Back to Bali – and escaping the End of Days.
I’ve written a bit before about Hellrides – those horribly twisted and depraved long-distance drives my old band used to do every night in order to play a farcical gig in front of no one. My touring days may be behind me, but travelling in Asia often means cramped conditions, squalid surroundings and not quite knowing if you’ll end up at your intended final destination. Not much change from playing on the DIY punk circuit then, for as long as any sort of distance exists between two points, there is always the potential for a Hellride
And so when I set off from my hotel in Kuala Lumpur this morning I thought I had one hell of a Hellride in front of me: an assortment of trains, planes and boats that would take me to the small island of Nusa Lembongan off the east coast of Bali, today’s final destination. The truth is though that I can’t even really call this one a Hellride. It ran very smoothly, largely due to the fact that I know KL pretty well now and I had also been to Nusa Lembongan before. When you can visualise where it is you are going, and remember certain landmarks, everything is a whole lot easier.

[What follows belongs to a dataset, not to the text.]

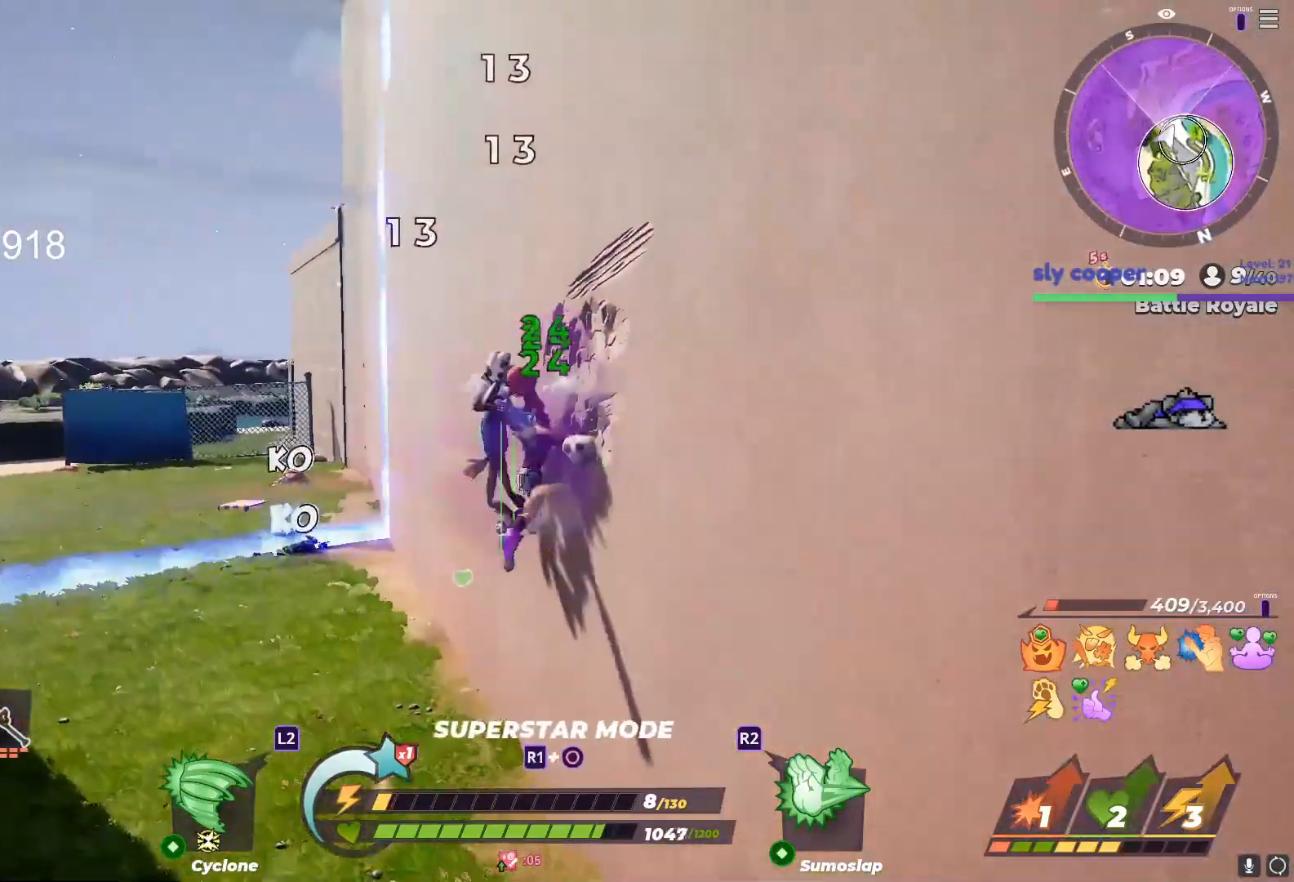
{"buttons": [], "left_stick": "up", "right_stick": "center", "events": [[100, "right_stick", "down-right"], [117, "left_stick", "up"], [167, "right_stick", "center"]]}
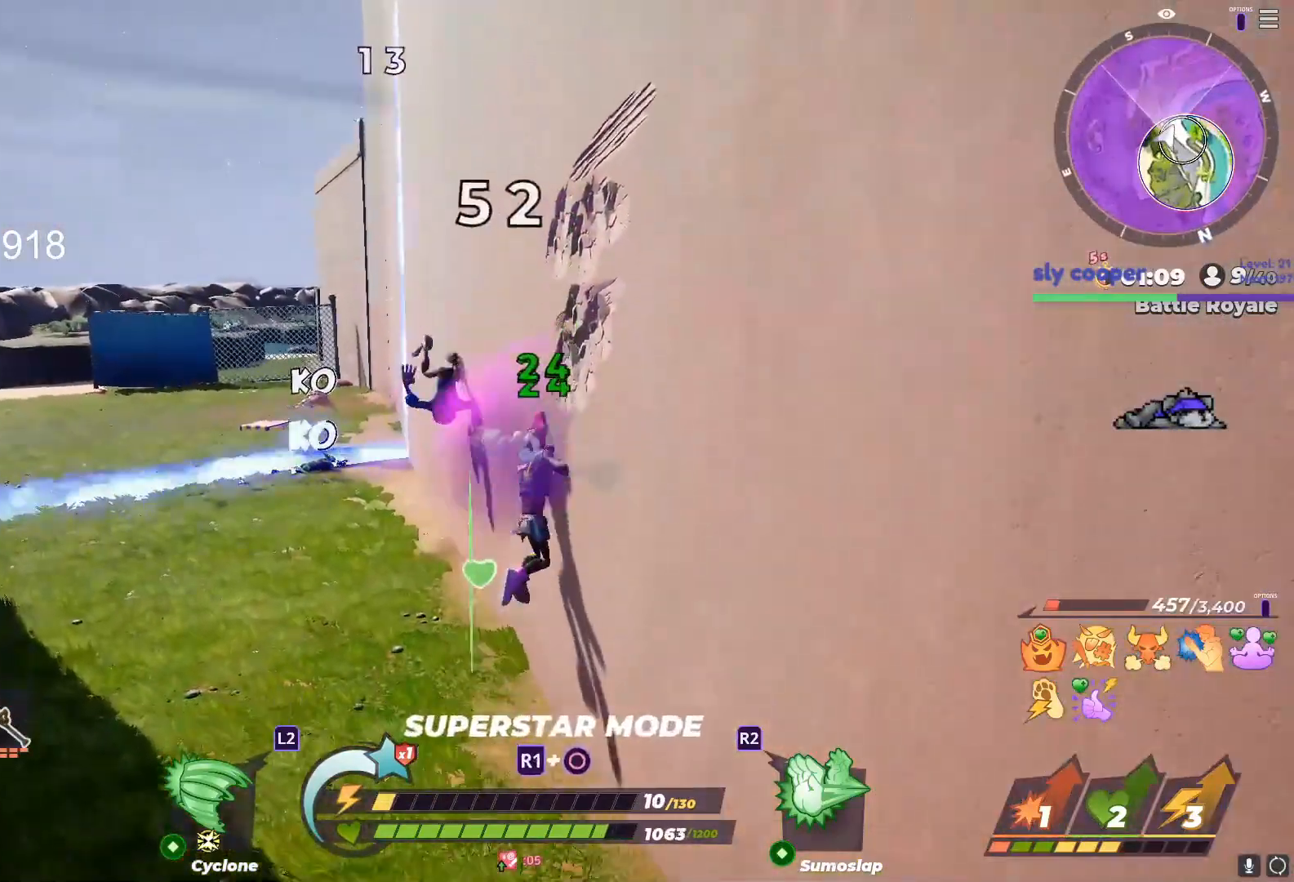
{"buttons": [], "left_stick": "up-left", "right_stick": "center", "events": [[100, "left_stick", "up-left"]]}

I’m lucky I even got out of Kuala Lumpur at all. I was there for three days over the weekend and didn’t see the sun once: it was completely obscured by a thick veil of pollution. It was like the end of the world, truly horrible. I think this dense smoke was the result of farmers setting illegal wildfires in Sumatra – a situation that led to a State of Emergency in Malaysia in 2013 when toxic fumes engulfed the city. When I looked out across the airport runway this morning, I could hear planes taking off and landing but I couldn’t see them. The pilot certainly earned his pay-cheque today.
(UN)HELLRIDE: KUALA LUMPUR (MALAYSIA) TO NUSA LEMBONGAN (BALI)
Left hotel in Kuala Lumpur: 5.30am
- LRT (KL Subway) from Masjid Jamek to KL Sentral: 1.2 ringgit (£0.18) The doors to the subway station didn’t open til 6am so I had to hang around on the street for a bit with homeless people and a motley crew of chain-smoking taxi drivers.
- KLIA Express from KL Sentral to Kuala Lumpur Airport: 35 ringgit (£5.25) 30 minutes direct to the airport terminal. You could faff around and get the bus from downtown KL if you wanted to save £2 but it takes 90 minutes and I don’t see the point.
- Malindo Air flight from Kuala Lumpur (Malaysia) to Denpasar (Bali): 264 ringgit (£40) Three hours. This was my first time flying Malindo and I will again. It wipes the floor with Air Asia. No charges for check-in luggage; a snack and a drink; in-flight entertainment. All virtually unheard of for a budget airline. Amazing flight.
- Taxi from Denpasar Airport to Sanur Beach: 200,000 rupiah (£9) I paid through the nose for this but I didn’t really have a choice. Plane touched down after 1pm and I had less than one hour to make it to the ferry terminal to catch the 2pm fast boat to Nusa Lembongan. Usually woulda went out onto the main road and got a motorbike taxi for 100,000 but I couldn’t guarantee I’d get one straight away. The taxi driver was funny though, for some reason talking about about sex the whole journey and calling it “the jiggy jiggy.”
- Fast Boat from Sanur to Nusa Lembongan: 250,000 rupiah (£11.30). Expensive, but fast. 30 minutes as opposed to two hours on the slow boat which in fairness is considerably cheaper. I don’t particularly like slow boats that bob up and down… up and down… up and down… so I coughed up the cash instead of throwing up my breakfast.
Arrived Nusa Lembongan: 2:30pm
Total cost: £65.73
Door-to-door, using subway, express train, airplane, taxi and speedboat, I think this is a pretty good price. It was certainly the fastest; couldn’t have got here any quicker.
I decided to come back to Nusa Lembongan mainly due to a small pact I made with myself when I first visited here in 2013. I liked the laid-back vibe and told myself if I ever decided to quit my job to travel I’d come here for a while. So here I am. I’ll stay a few days exploring the island and catching up on some writing before making my next move. This is actually my fourth time in Indonesia, and the third summer in a row I have ended up in Bali. Hello again, Lembongan.